Senate Bill 474 – which passed by a 26-0 vote on the Senate floor – will ensure no one experiences a windfall for the death of a child they failed to care for, according to a news release from Oregon Senate Democrats, which continues below:
“This bill is important for one simple reason: Parents who have severely abused and neglected or abandoned their children should not benefit financially from the death of that child,” said Sen. Sara Gelser (D-Corvallis), chief co-sponsor of the bill, who carried it on the Senate floor. “There should be no award for failing your child.”
The bill requires proof that the parents willfully deserted or neglected the child by a preponderance of the evidence. It also prevents parents from receiving damages from wrongful death actions when:
The child died as an adult and the parents had – in the year before the child became an adult – deserted or neglected to provide proper care to that child; The child died before reaching adulthood and the parents had deserted or neglected to provide proper care for the year before the child’s death; or Parental rights had been terminated.
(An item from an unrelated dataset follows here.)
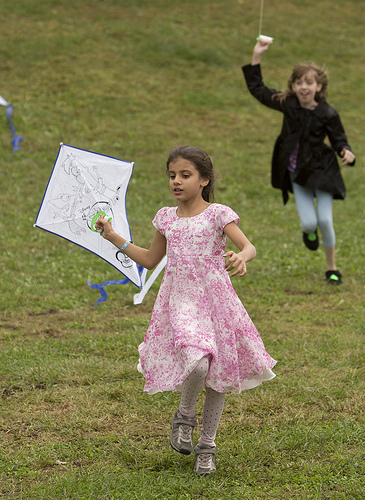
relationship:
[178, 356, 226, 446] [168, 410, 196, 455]
socks and shoe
Currently, a judge would need to find that the parents had neglected or abandoned their children for 10 years to preclude the parents from receiving payments in these cases. The bill lowers that timeframe to one year.
The bill was brought forward in response to the tragic case of Gloria Joya. The 15-year-old Albany girl died in 2016, while she was in foster care.
Joya’s mother, Magan McDermott, was awarded $130,000 as part of the wrongful death, despite overwhelming evidence that Gloria suffered from chronic neglect and abuse in her mother’s care, leading Oregon Department of Human Services to take protective action.
Shortly after the settlement was announced, McDermott was charged with administering methadone to her 3-month-old son, leading to his near-death. She remains in the Benton County Jail.
“Gloria was a talented, beautiful young woman who needlessly lost her life. Her mother’s chronic neglect caused Gloria great suffering over the course of her short lifetime. The physical consequences of that trauma eventually led to Gloria’s death,” Gelser said. “No parent should ever receive a financial benefit for setting in motion the horrific events that lead to a child’s death and suffering.”
Senate Bill 474 now goes to the House for consideration.